***** Dataset content *****

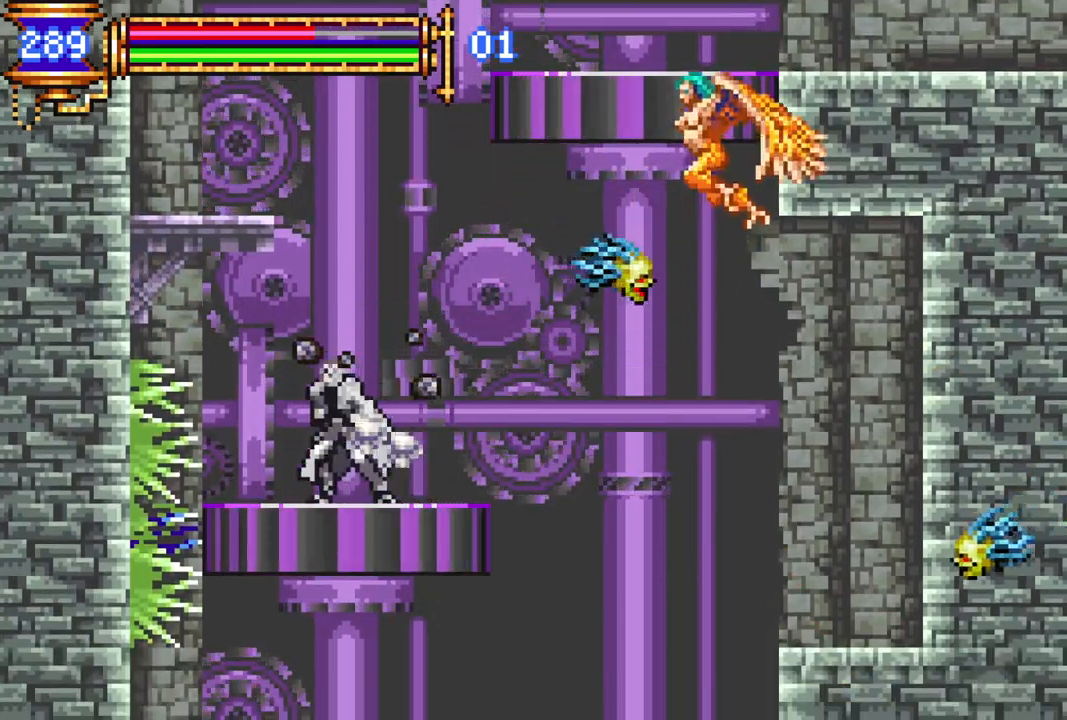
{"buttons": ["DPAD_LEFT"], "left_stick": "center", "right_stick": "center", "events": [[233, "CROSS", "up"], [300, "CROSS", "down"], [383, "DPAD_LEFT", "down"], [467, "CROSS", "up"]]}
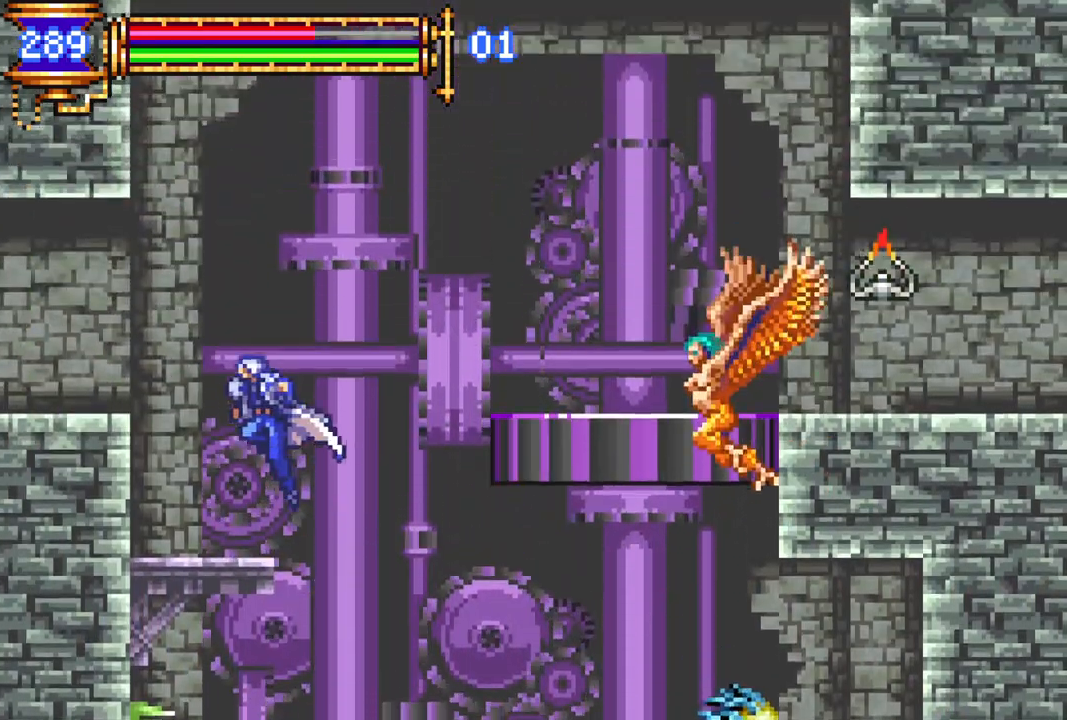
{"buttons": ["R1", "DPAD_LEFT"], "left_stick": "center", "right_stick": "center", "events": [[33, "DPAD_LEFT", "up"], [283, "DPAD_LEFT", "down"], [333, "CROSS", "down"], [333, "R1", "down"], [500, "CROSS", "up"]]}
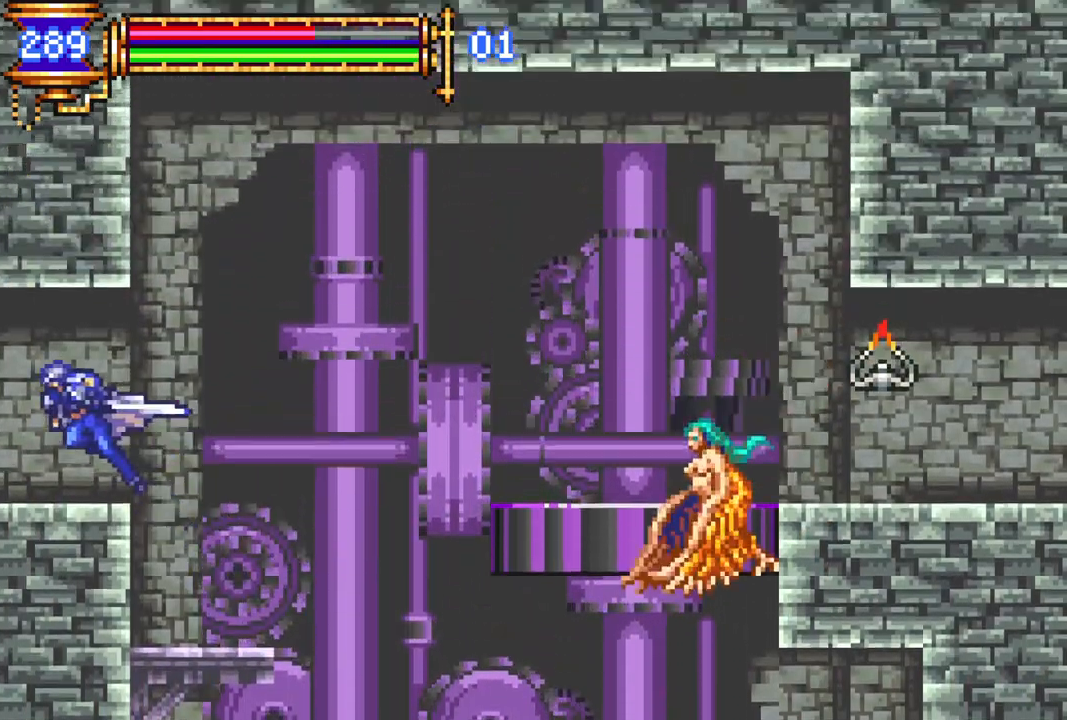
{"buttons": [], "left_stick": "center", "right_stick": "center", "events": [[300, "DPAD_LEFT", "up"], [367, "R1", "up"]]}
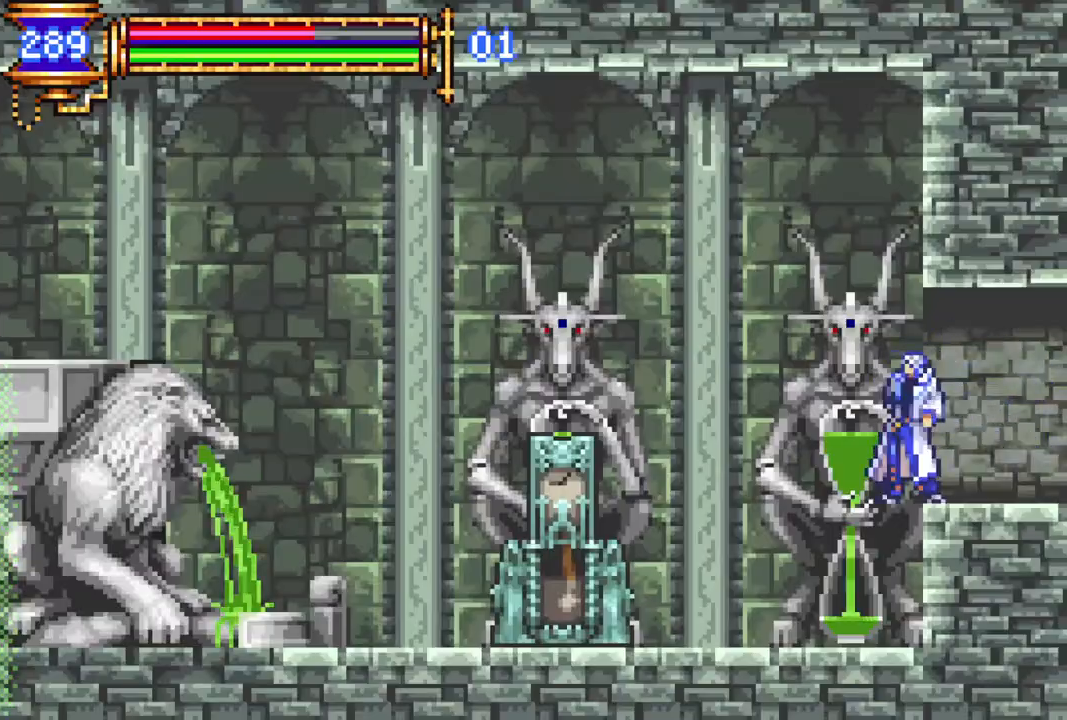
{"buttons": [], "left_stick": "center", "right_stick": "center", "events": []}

*****

• [What the task asks]: Copy out all of the listing word for word, but skip the images.

• [Result of the task]:
{"buttons": ["DPAD_LEFT"], "left_stick": "center", "right_stick": "center", "events": [[233, "CROSS", "up"], [300, "CROSS", "down"], [383, "DPAD_LEFT", "down"], [467, "CROSS", "up"]]}
{"buttons": ["R1", "DPAD_LEFT"], "left_stick": "center", "right_stick": "center", "events": [[33, "DPAD_LEFT", "up"], [283, "DPAD_LEFT", "down"], [333, "CROSS", "down"], [333, "R1", "down"], [500, "CROSS", "up"]]}
{"buttons": [], "left_stick": "center", "right_stick": "center", "events": [[300, "DPAD_LEFT", "up"], [367, "R1", "up"]]}
{"buttons": [], "left_stick": "center", "right_stick": "center", "events": []}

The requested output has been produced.